An official who worked closely with Narendra Modi during his stint as the Chief Minister of Gujarat told me an anecdote to explain his style of working. Just before the 2007 state Assembly elections, Modi had found himself pitted against a strong lobby of Patel farmers and the RSS-backed Bharatiya Kisan Sangh.
What got the goat of the agriculturally affluent Patidars was Modi's tough decision of separating power feeders for agriculture and making farmers pay for it. Earlier, having a common feeder for agriculture and domestic use had made it difficult to gauge how much electricity was consumed solely for agricultural purposes. Given the massive subsidy allotted for agriculture, domestic power consumption was also reckoned as agricultural consumption.
The feeder separation made life difficult for farmers who had to pay user charges. Non-payment of dues led to hundreds of arrests, mostly of Patidars who were provoked by a group within the BJP to revolt against Modi as he had replaced Keshubhai Patel in the state. The official concerned with the rebellion among the farming community had advised Modi to hold back on the move till the elections to avoid any "adverse impact" on the outcome. Modi's response: "Don't bother about the elections, as I will handle it. Do what is good for the people."

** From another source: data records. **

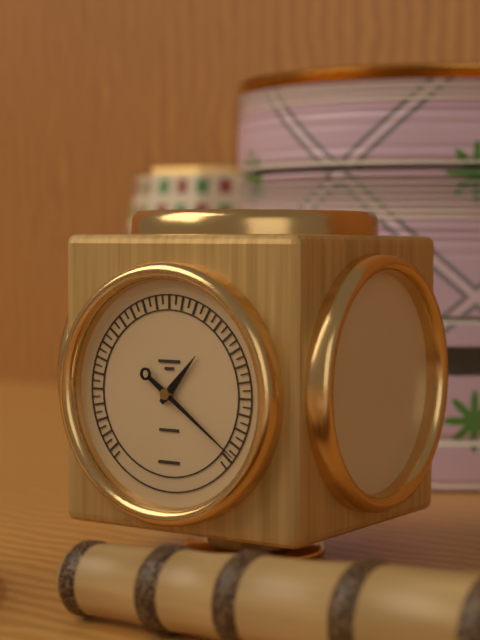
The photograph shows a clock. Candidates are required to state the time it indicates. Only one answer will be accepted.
1:21
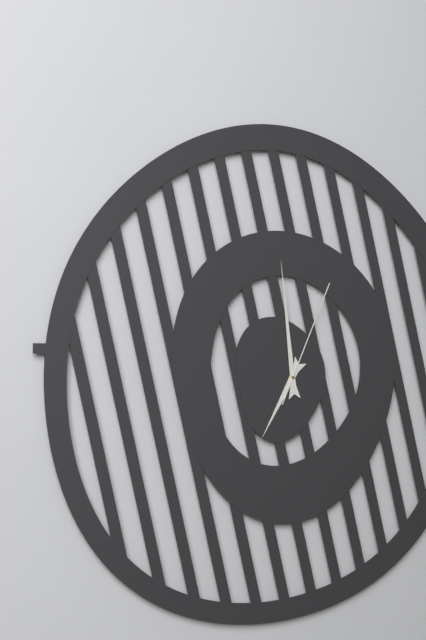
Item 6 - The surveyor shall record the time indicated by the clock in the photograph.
6:59:04
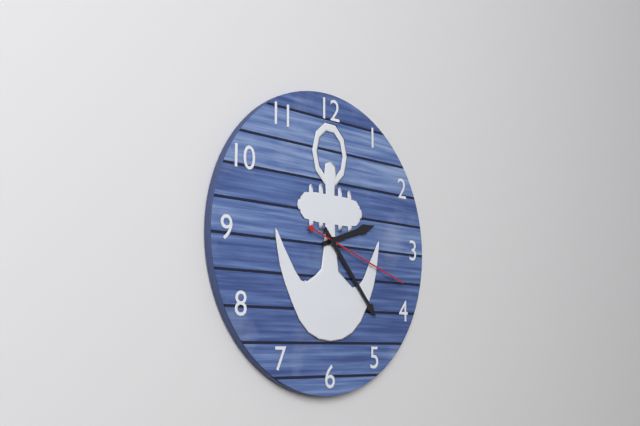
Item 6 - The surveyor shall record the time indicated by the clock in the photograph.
2:23:18
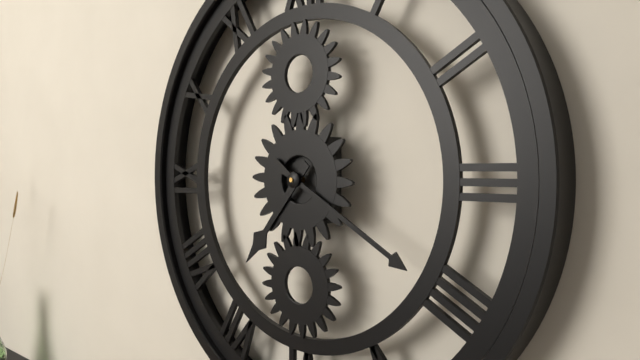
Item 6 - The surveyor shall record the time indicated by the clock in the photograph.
7:20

Modi went on to win the 2007 Gujarat Assembly elections despite a determined attempt to stoke a farmers' rebellion against him. Gujarat also became the first state to introduce successful power reforms and ensure uninterrupted electricity supply to common people.
If one examines the way Modi ran the Gujarat government, it will be apparent to them that his style of operation remains unchanged even as the Prime Minister of India. He is arguably the only politician who had a long, uninterrupted stint of 18 years as a chief minister and prime minister considered together. The 2019 Interim Budget presented on Friday is a clear example of a Modi who plans for a decade, even when he is set to face an uncertainty three months down the line in the general elections.
Look at the manner in which Finance Minister Piyush Goyal outlined the country's financial health till 2030. For those keen to hear about the immediate future, he assured them that within two years, income tax filings will be scrutinised through a technological interface with no human interaction. Of course, for a large section of genuine taxpayers in business and industry, Goyal's words were music to their ears. If such a situation does materialise, it will put an effective end to corruption in one of the most corrupt arms of the government.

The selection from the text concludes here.